Hassliebe - страница 11

Шрифт
Интервал


Больше всего Генрих любил повиновение. Он обожал это чувство, возникающее у него, когда другие люди должны были повиноваться, подчиняться ему, хотели они того или нет. Он буквально приходил в восторг, когда такие люди, скрипя зубами, униженные, все равно исполняли его волю

Отпив горячий кофе из белой фарфоровой чашки, фон Оберштейн причмокнул губами и блаженно закрыл глаза. Сегодня было, на удивление, довольно-таки хорошее для начала ноября утро – солнечное и почти безоблачное. Раскрыв глаза, он потянулся в карман за пачкой сигарет – ему-то почему-то неожиданно захотелось закурить.

Пуская в светлое небо сизый сигаретный дым и думая о чем-то вечном и философском, он краем глаза заметил знакомую фигурку, торопливо двигавшуюся по улице мимо кафе, где сидел Генрих. Мужчина не знал, заметила ли девушка его и теперь намеренно хочет избежать встречи или же нет, но решил все-таки подозвать ее к себе. Уже когда она поравнялась с его столиком, он окликнул ее:

– Ида, постойте.

Она приостановилась на секунду, взглянула в его сторону и, презрительно дернув плечиками, двинулась дальше, тряхнув копной своих прекрасных медных кудрей.

– Это приказ, – произнес уже чуть громче фон Оберштейн, еле заметно улыбнувшись уголками губ. Он знал, что теперь-то она уж точно остановится – она должна подчиниться немецкому офицеру.

Ида остановилась, но оборачиваться не стала и продолжала стоять спиной к Генриху.

– Вы меня не узнали? – спросил он, глядя на замершую на месте девушку.

Берг резким движением обернулась и внимательно посмотрела на него. Видимо, сразу же узнав его, она презрительно поджала губы и тяжело выдохнула; в глазах ее как будто бы сразу зажегся какой-то недобрый огонь.

– Можете присесть рядом, – он кивнул на соседний стул за его столиком. – Нам надо поговорить.

– Напоминаю вам, – почти что прошипела девушка, – что евреям запрещено посещать кафе и рестораны, гулять в парках и даже сидеть на лавках. Так что я лучше постою.

– Так вы же полячка, – Генрих не удержался, чтобы не подловить ее на слове, на что она снова возмущенно передернула плечами. – Вы можете присесть рядом, – повторил Генрих, сделав затяжку. – Я разрешаю вам.

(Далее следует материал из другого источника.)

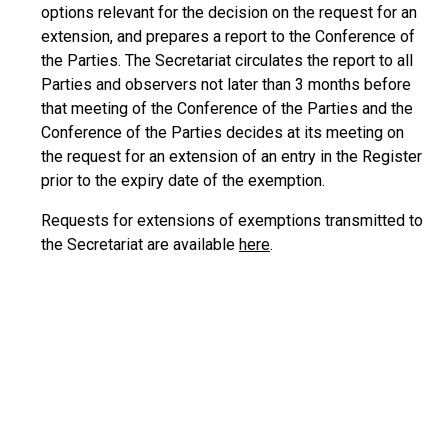
options relevant for the decision on the request for an
extension, and prepares a report to the Conference of
the Parties. The Secretariat circulates the report to all
Parties and observers not later than 3 months before
that meeting of the Conference of the Parties and the
Conference of the Parties decides at its meeting on
the request for an extension of an entry in the Register
prior to the expiry date of the exemption.
Requests for extensions of exemptions transmitted to
the Secretariat are available
here
.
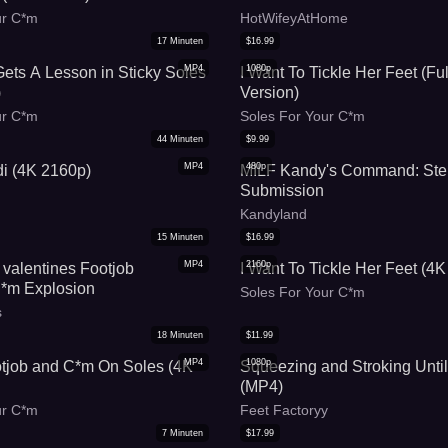
red toes and soles
ur C*m
HotWifeyAtHome
17
Minuten
$
16.99
MP4
1080p
 Gets A Lesson in Sticky Soles
I Want To Tickle Her Feet (Fu
)
Version)
ur C*m
Soles For Your C*m
44
Minuten
$
9.99
MP4
480p
i (4K 2160p)
MILF Kandy's Command: Ste
Submission
Kandyland
15
Minuten
$
16.99
MP4
2160p
 valentines Footjob
I Want To Tickle Her Feet (4K
m Explosion
Soles For Your C*m
s
18
Minuten
$
11.99
MP4
1080p
tjob and C*m On Soles (4K
Squeezing and Stroking Unti
(MP4)
ur C*m
Feet Factoryy
7
Minuten
$
17.99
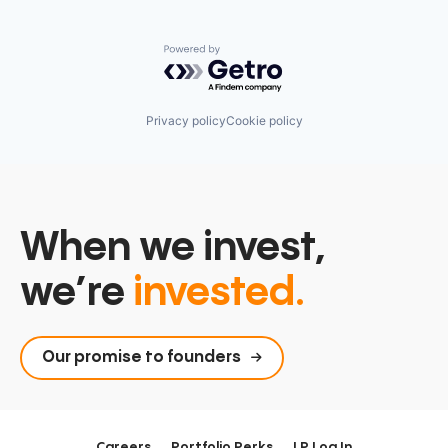
Powered by Getro.com
Privacy policy
Cookie policy
When we invest,
we’re
invested.
Our promise to founders
Careers
Portfolio Perks
LP Log In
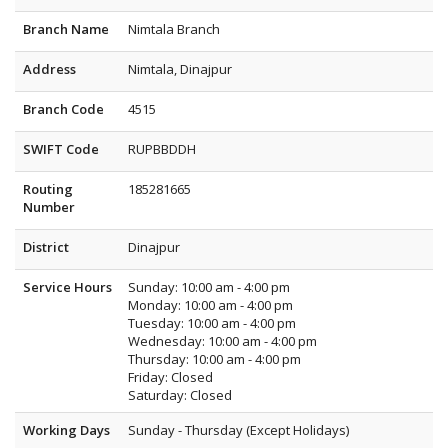
Branch Name
Nimtala Branch
Address
Nimtala, Dinajpur
Branch Code
4515
SWIFT Code
RUPBBDDH
Routing
185281665
Number
District
Dinajpur
Service Hours
Sunday: 10:00 am - 4:00 pm
Monday: 10:00 am - 4:00 pm
Tuesday: 10:00 am - 4:00 pm
Wednesday: 10:00 am - 4:00 pm
Thursday: 10:00 am - 4:00 pm
Friday: Closed
Saturday: Closed
Working Days
Sunday - Thursday (Except Holidays)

Ида колебалась еще с полминуты – она понимала, что ей теперь не отделаться от фон Оберштейна, да и нарушать новые законы она не особо хотела, потому что знала, какое наказание за это может последовать. Посмотрев по сторонам и убедившись, что пока что ей ничего не угрожает из-за звания Генриха, она неохотно послушалась и села на соседний с ним стул.